Matteo Renzi es carismático, enérgico y el primer ministro más joven de la historia de Italia (39 años). Se ha propuesto cambiar su país y que vuelva participar en las grandes decisiones europeas. Tras años de escándalo, corrupción y decadencia moral, quiere aportar un soplo de aire nuevo. Es lo que demostró con su brillante discurso de principios de julio, durante la sesión plenaria del Parlamento Europeo.

Italia asumirá durante seis meses la presidencia de turno de la Unión Europea y Renzi quiere aprovechar esta oportunidad. Las instituciones europeas se encuentran en pleno proceso de transición y Renzi se ha expresado como un candidato para dirigir la Unión. ¿Por qué es tan importante su discurso?

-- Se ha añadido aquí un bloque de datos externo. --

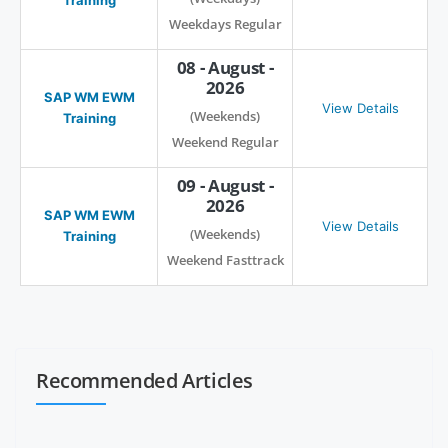
Weekdays Regular
08 - August -
2026
SAP WM EWM
View Details
(Weekends)
Training
Weekend Regular
09 - August -
2026
SAP WM EWM
View Details
(Weekends)
Training
Weekend Fasttrack
Recommended Articles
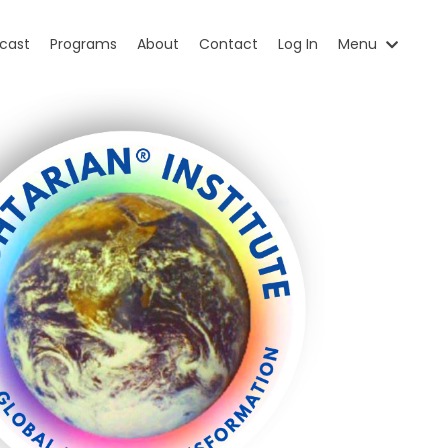
cast
Programs
About
Contact
Log In
Menu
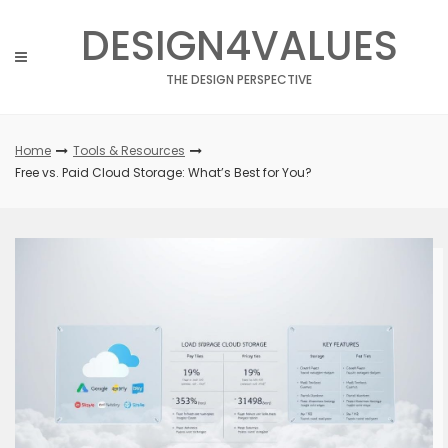
Skip
DESIGN4VALUES
to
content
THE DESIGN PERSPECTIVE
Home
Tools & Resources
Free vs. Paid Cloud Storage: What’s Best for You?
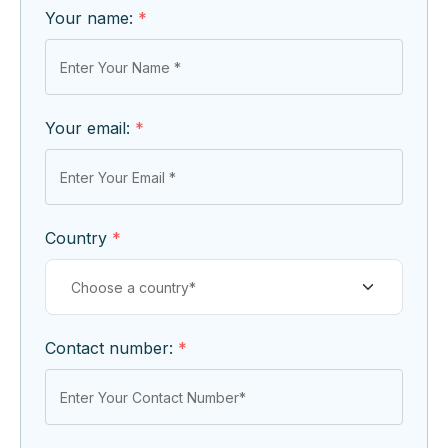
Your name:
*
Your email:
*
Country
*
Contact number:
*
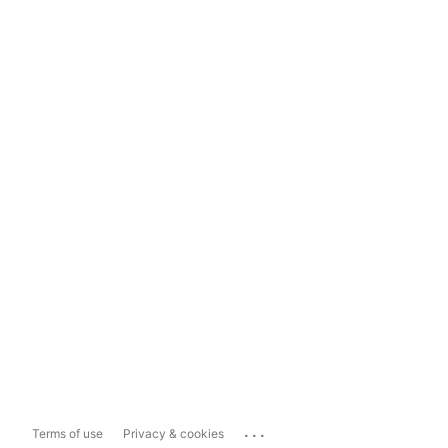
...
Terms of use
Privacy & cookies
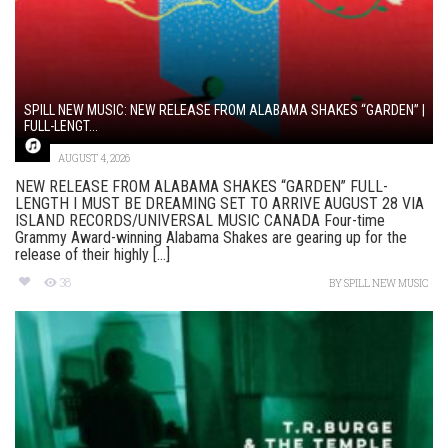
SPILL NEW MUSIC: NEW RELEASE FROM ALABAMA SHAKES “GARDEN” |
FULL-LENGT...
AUGUST 4, 2026
NEW RELEASE FROM ALABAMA SHAKES “GARDEN” FULL-
LENGTH I MUST BE DREAMING SET TO ARRIVE AUGUST 28 VIA
ISLAND RECORDS/UNIVERSAL MUSIC CANADA Four-time
Grammy Award-winning Alabama Shakes are gearing up for the
release of their highly [...]
38
BY
SPILL NEW MUSIC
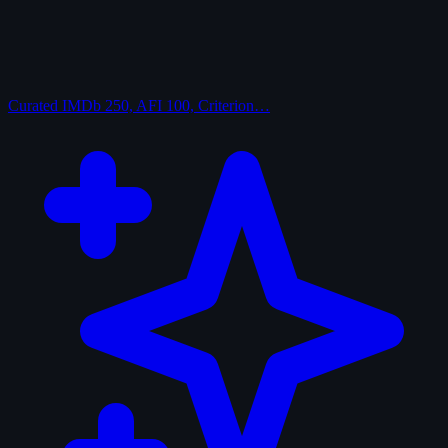
Curated
IMDb 250, AFI 100, Criterion…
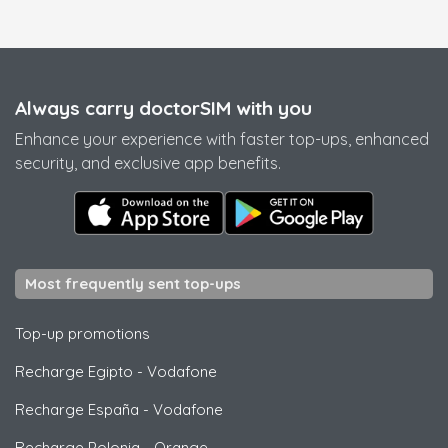
Always carry doctorSIM with you
Enhance your experience with faster top-ups, enhanced
security, and exclusive app benefits.
Most frequently sent top-ups
Top-up promotions
Recharge Egipto
-
Vodafone
Recharge España
-
Vodafone
Recharge Polonia
-
Orange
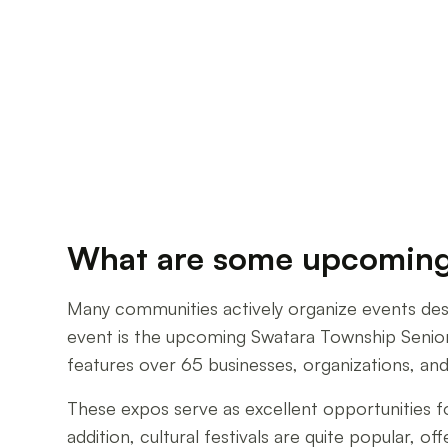
What are some upcoming c
Many communities actively organize events desi
event is the upcoming Swatara Township Senior 
features over 65 businesses, organizations, and
These expos serve as excellent opportunities f
addition, cultural festivals are quite popular, 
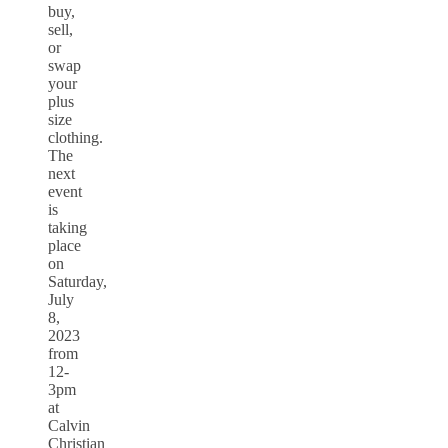
buy,
sell,
or
swap
your
plus
size
clothing.
The
next
event
is
taking
place
on
Saturday,
July
8,
2023
from
12-
3pm
at
Calvin
Christian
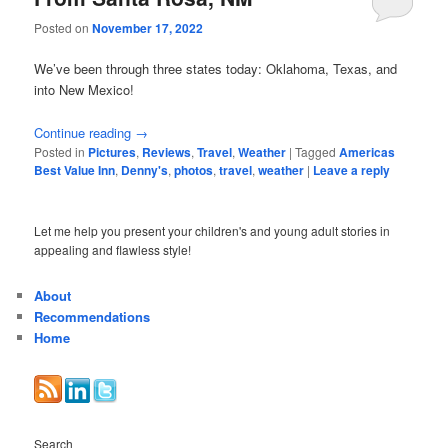
Posted on
November 17, 2022
We’ve been through three states today: Oklahoma, Texas, and
into New Mexico!
Continue reading
→
Posted in
Pictures
,
Reviews
,
Travel
,
Weather
|
Tagged
Americas
Best Value Inn
,
Denny's
,
photos
,
travel
,
weather
|
Leave a reply
Let me help you present your children's and young adult stories in
appealing and flawless style!
About
Recommendations
Home
Search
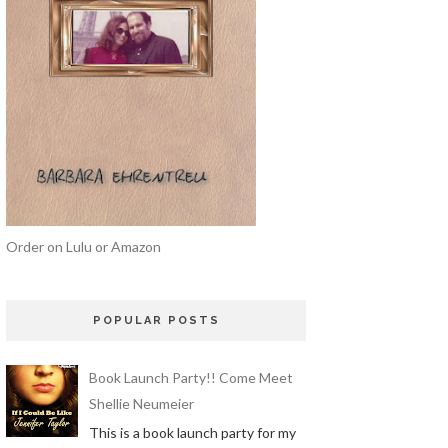
Order on Lulu or Amazon
POPULAR POSTS
Book Launch Party!! Come Meet
Shellie Neumeier
This is a book launch party for my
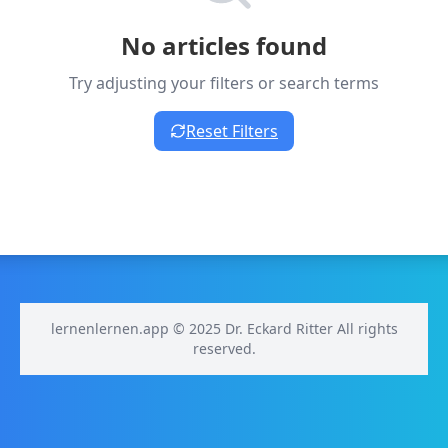
No articles found
Try adjusting your filters or search terms
Reset Filters
lernenlernen.app © 2025 Dr. Eckard Ritter All rights
reserved.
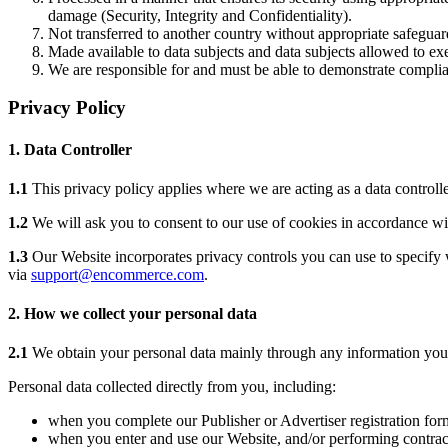
damage (Security, Integrity and Confidentiality).
Not transferred to another country without appropriate safeguard
Made available to data subjects and data subjects allowed to exer
We are responsible for and must be able to demonstrate complian
Privacy Policy
1. Data Controller
1.1
This privacy policy applies where we are acting as a data controlle
1.2
We will ask you to consent to our use of cookies in accordance with
1.3
Our Website incorporates privacy controls you can use to specify w
via
support@encommerce.com
.
2. How we collect your personal data
2.1
We obtain your personal data mainly through any information you pr
Personal data collected directly from you, including:
when you complete our Publisher or Advertiser registration for
when you enter and use our Website, and/or performing contract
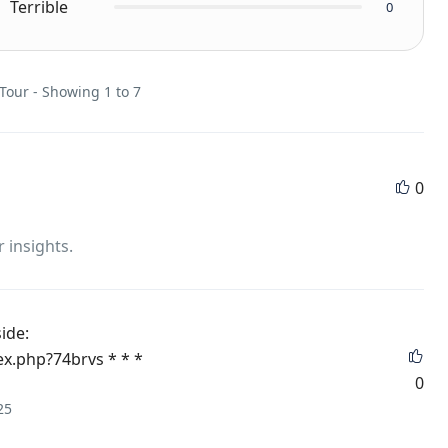
Terrible
0
 Tour - Showing 1 to 7
0
r insights.
side:
ex.php?74brvs * * *
0
25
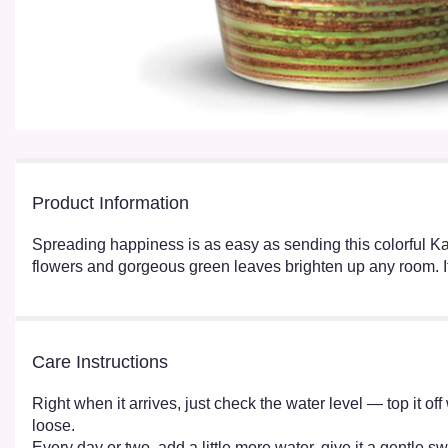
Product Information
Spreading happiness is as easy as sending this colorful Kal
flowers and gorgeous green leaves brighten up any room. It's
Care Instructions
Right when it arrives, just check the water level — top it o
loose.
Every day or two, add a little more water, give it a gentle sw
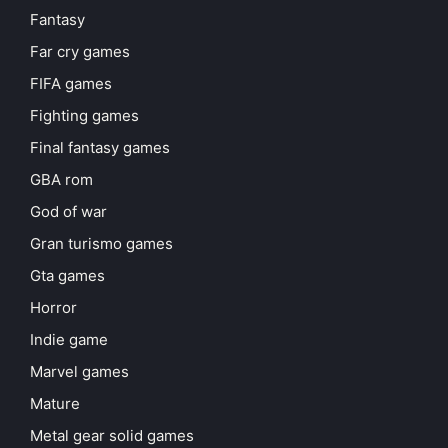
Fantasy
Far cry games
FIFA games
Fighting games
Final fantasy games
GBA rom
God of war
Gran turismo games
Gta games
Horror
Indie game
Marvel games
Mature
Metal gear solid games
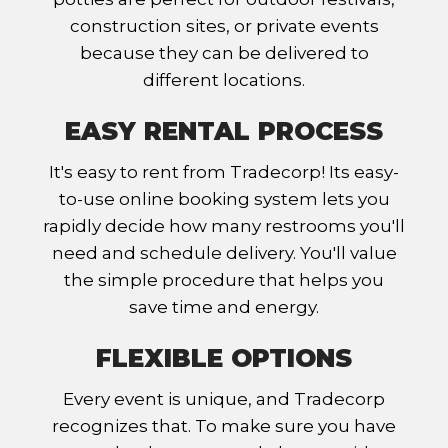
construction sites, or private events
because they can be delivered to
different locations.
EASY RENTAL PROCESS
It's easy to rent from Tradecorp! Its easy-
to-use online booking system lets you
rapidly decide how many restrooms you'll
need and schedule delivery. You'll value
the simple procedure that helps you
save time and energy.
FLEXIBLE OPTIONS
Every event is unique, and Tradecorp
recognizes that. To make sure you have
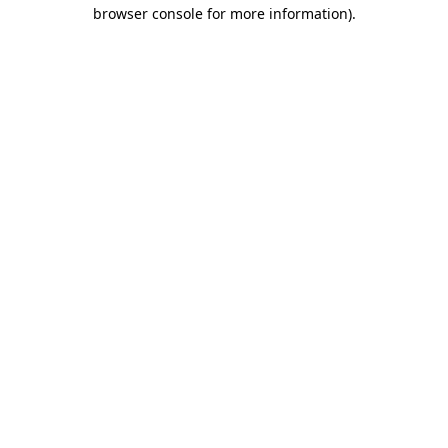
browser console for more information).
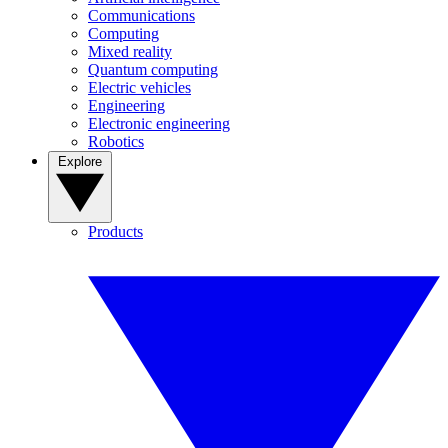
Communications
Computing
Mixed reality
Quantum computing
Electric vehicles
Engineering
Electronic engineering
Robotics
Explore
Products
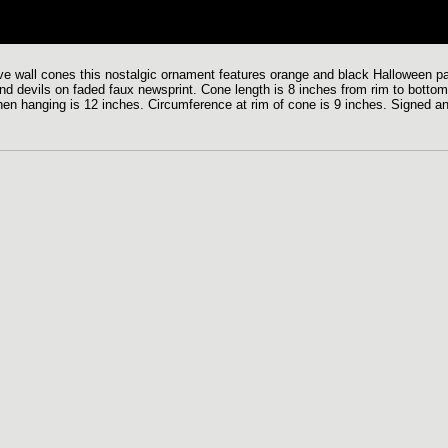
tive wall cones this nostalgic ornament features orange and black Halloween pa
and devils on faded faux newsprint. Cone length is 8 inches from rim to bottom
n when hanging is 12 inches. Circumference at rim of cone is 9 inches. Signed a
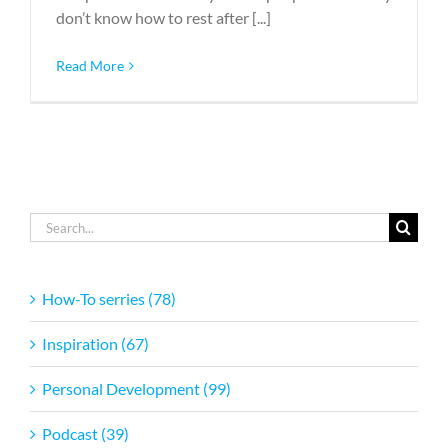
don’t know how to rest after [...]
Read More
Search
for:
How-To serries (78)
Inspiration (67)
Personal Development (99)
Podcast (39)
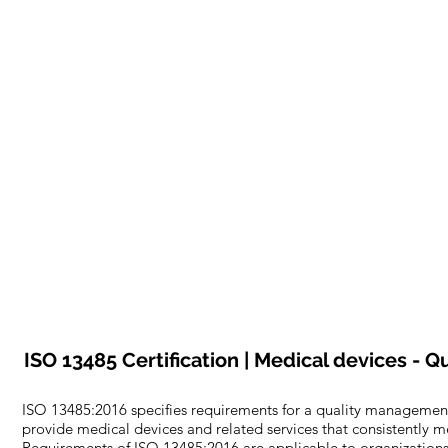
ISO 13485 Certification | Medical devices -
ISO 13485:2016 specifies requirements for a quality management
provide medical devices and related services that consistently 
Requirements of ISO 13485:2016 are applicable to organizations r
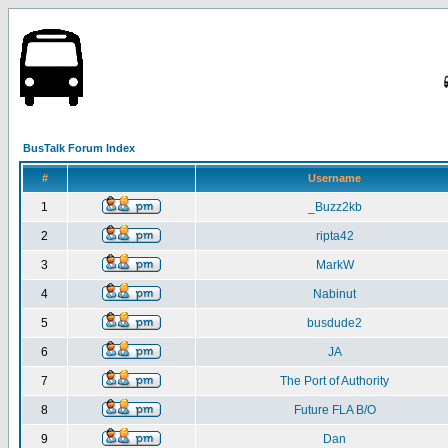
BusTalk Forum Index
#
Username
1
_Buzz2kb
2
ripta42
3
MarkW
4
Nabinut
5
busdude2
6
JA
7
The Port of Authority
8
Future FLA B/O
9
Dan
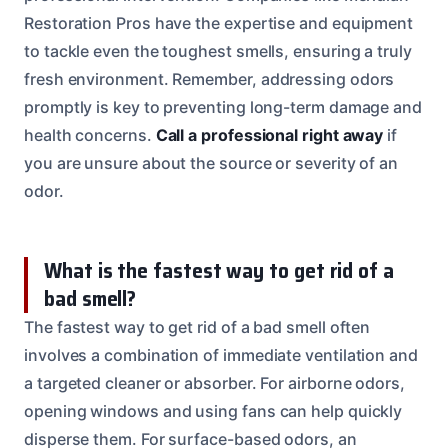
Restoration Pros have the expertise and equipment
to tackle even the toughest smells, ensuring a truly
fresh environment. Remember, addressing odors
promptly is key to preventing long-term damage and
health concerns.
Call a professional right away
if
you are unsure about the source or severity of an
odor.
What is the fastest way to get rid of a
bad smell?
The fastest way to get rid of a bad smell often
involves a combination of immediate ventilation and
a targeted cleaner or absorber. For airborne odors,
opening windows and using fans can help quickly
disperse them. For surface-based odors, an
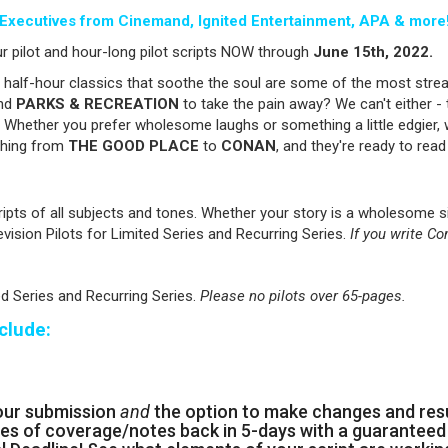
Executives from Cinemand, Ignited Entertainment, APA & more
r pilot and hour-long pilot scripts NOW through
June
15th, 2022.
alf-hour classics that soothe the soul are some of the most stre
nd
PARKS & RECREATION
to take the pain away? We can't either - 
Whether you prefer wholesome laughs or something a little edgier, 
ything from
THE GOOD PLACE
to
CONAN
, and they're ready to read
ripts of all subjects and tones. Whether your story is a wholesome 
evision Pilots for Limited Series and Recurring Series.
If you write Co
ed Series and Recurring Series.
Please no pilots over 65-pages.
clude:
our submission
and
the option to make changes and re
es of coverage/notes back in 5-days with a guaranteed 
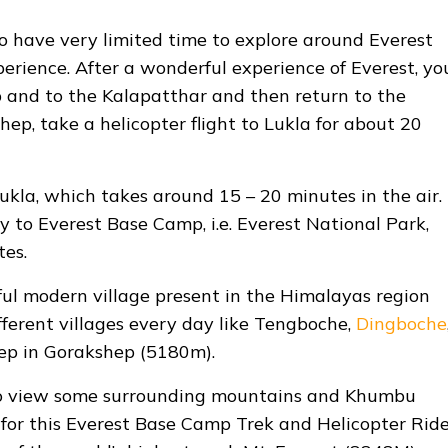
ho have very limited time to explore around Everest
erience. After a wonderful experience of Everest, yo
 and to the Kalapatthar and then return to the
ep, take a helicopter flight to Lukla for about 20
Lukla, which takes around 15 – 20 minutes in the air.
 to Everest Base Camp, i.e. Everest National Park,
tes.
ul modern village present in the Himalayas region
fferent villages every day like Tengboche,
Dingboche
leep in Gorakshep (5180m).
 to view some surrounding mountains and Khumbu
t for this Everest Base Camp Trek and Helicopter Rid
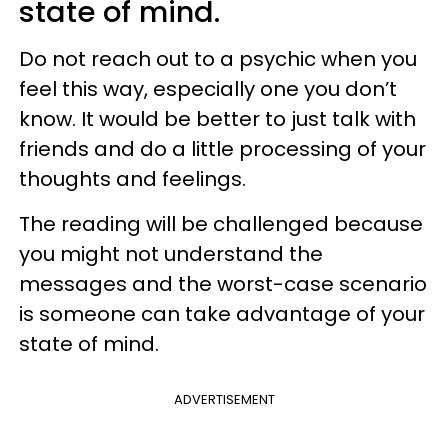
state of mind.
Do not reach out to a psychic when you
feel this way, especially one you don’t
know. It would be better to just talk with
friends and do a little processing of your
thoughts and feelings.
The reading will be challenged because
you might not understand the
messages and the worst-case scenario
is someone can take advantage of your
state of mind.
ADVERTISEMENT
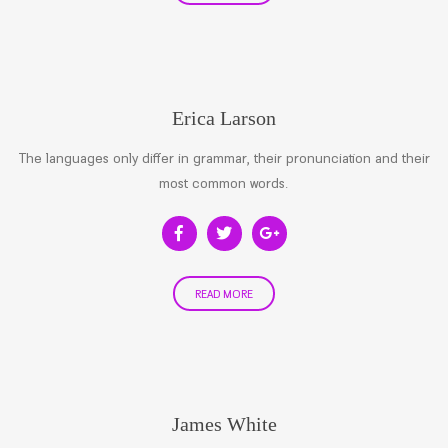
Erica Larson
The languages only differ in grammar, their pronunciation and their
most common words.
READ MORE
James White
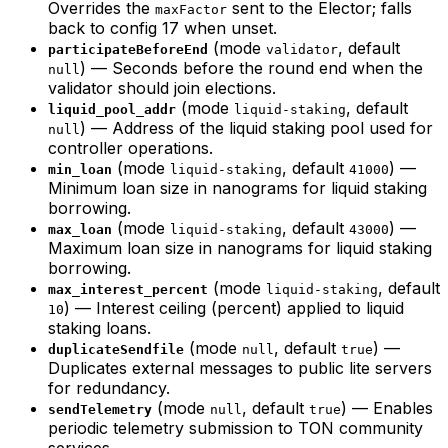
Overrides the
sent to the Elector; falls
maxFactor
back to config 17 when unset.
(mode
, default
participateBeforeEnd
validator
) — Seconds before the round end when the
null
validator should join elections.
(mode
, default
liquid_pool_addr
liquid-staking
) — Address of the liquid staking pool used for
null
controller operations.
(mode
, default
) —
min_loan
liquid-staking
41000
Minimum loan size in nanograms for liquid staking
borrowing.
(mode
, default
) —
max_loan
liquid-staking
43000
Maximum loan size in nanograms for liquid staking
borrowing.
(mode
, default
max_interest_percent
liquid-staking
) — Interest ceiling (percent) applied to liquid
10
staking loans.
(mode
, default
) —
duplicateSendfile
null
true
Duplicates external messages to public lite servers
for redundancy.
(mode
, default
) — Enables
sendTelemetry
null
true
periodic telemetry submission to TON community
services.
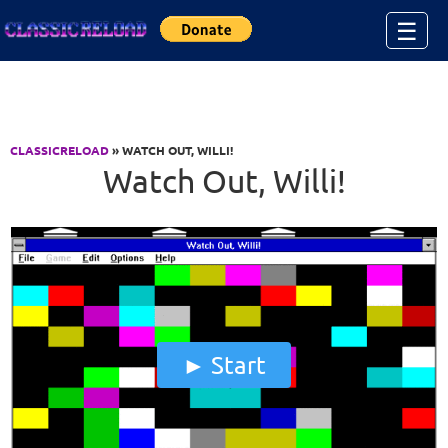
Jump to Content
☰
CLASSICRELOAD
» WATCH OUT, WILLI!
Watch Out, Willi!
Start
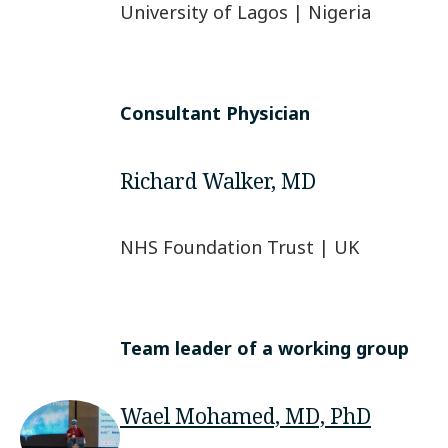
University of Lagos | Nigeria
Consultant Physician
Richard Walker, MD
NHS Foundation Trust | UK
Team leader of a working group
Wael Mohamed, MD, PhD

Dentro de la UE, hasta ahora se han distinguido dos corrientes principales: la de la austeridad, impuesta por el pensamiento alemán, y la de los euroescépticos. Ningún otro político lo ha dicho tan claramente como Renzi: "Hemos adoptado un Pacto de estabilidad y de crecimiento económico. Y tenemos estabilidad, pero no crecimiento. [...] Si Europa se hiciera un "selfie", actualmente tendría el rostro del hastío".

Un listón demasiado alto

Pero Renzi ha puesto el listón demasiado alto: quiere convertirse en un anti-Merkel. Y considera la presidencia del Consejo de la UE como una oportunidad de cambiar el rumbo de la austeridad. Desde hace tiempo, los partidos políticos italianos se escudan en el desempleo y en la recesión para justificar el saneamiento presupuestario impuesto por una Unión Europea a las órdenes de los alemanes. Renzi ha lanzado una indirecta a los "padres y profetas de la austeridad", al pedir a Jean-Claude Juncker [presidente designado de la Comisión Europea] que se asignen más fondos a las inversiones públicas:

Europa no puede ser un lugar de codicilos, de artimañas, de parámetros y limitaciones, un terreno de burócratas. ¡Si han muerto decenas de miles de jóvenes, no es para que pasemos el tiempo discutiendo sobre parámetros!

La deuda pública de Italia ha alcanzado el 135% del PIB y el país sufre las consecuencias. El cálculo es sencillo: Renzi quiere ganar tiempo y cree que, como en Europa aún no se registra crecimiento, no vendrá mal un poco de flexibilidad.

Es como asistir a un fuego cruzado... de palabras entre el Norte y el Sur de Europa: los alemanes insisten en que no se supere el déficit presupuestario. En cambio, Renzi ha prometido reformas estructurales en Italia. Y por ello ha criticado a Jens Weidmann, jefe del Bundesbank, al que ha acusado de injerencia política. Según el jefe del Gobierno italiano, "El Bundesbank no debe participar en los debates políticos planteados por Italia. ¡Europa es de los ciudadanos, no de los banqueros!".

En este coro dirigido por los italianos también se encuentran los franceses, los españoles, los portugueses y los griegos. Todos piensan que la clave del éxito se encuentra en las inversiones, en el aumento de la deuda pública y no en la austeridad. Renzi conoce las cartas que tiene en la mano: Italia es la tercera economía de la Unión y está claro que no dejarán que se hunda y en caso de que su plan fracase, habrá una clara culpable: la obstinada Angela Merkel.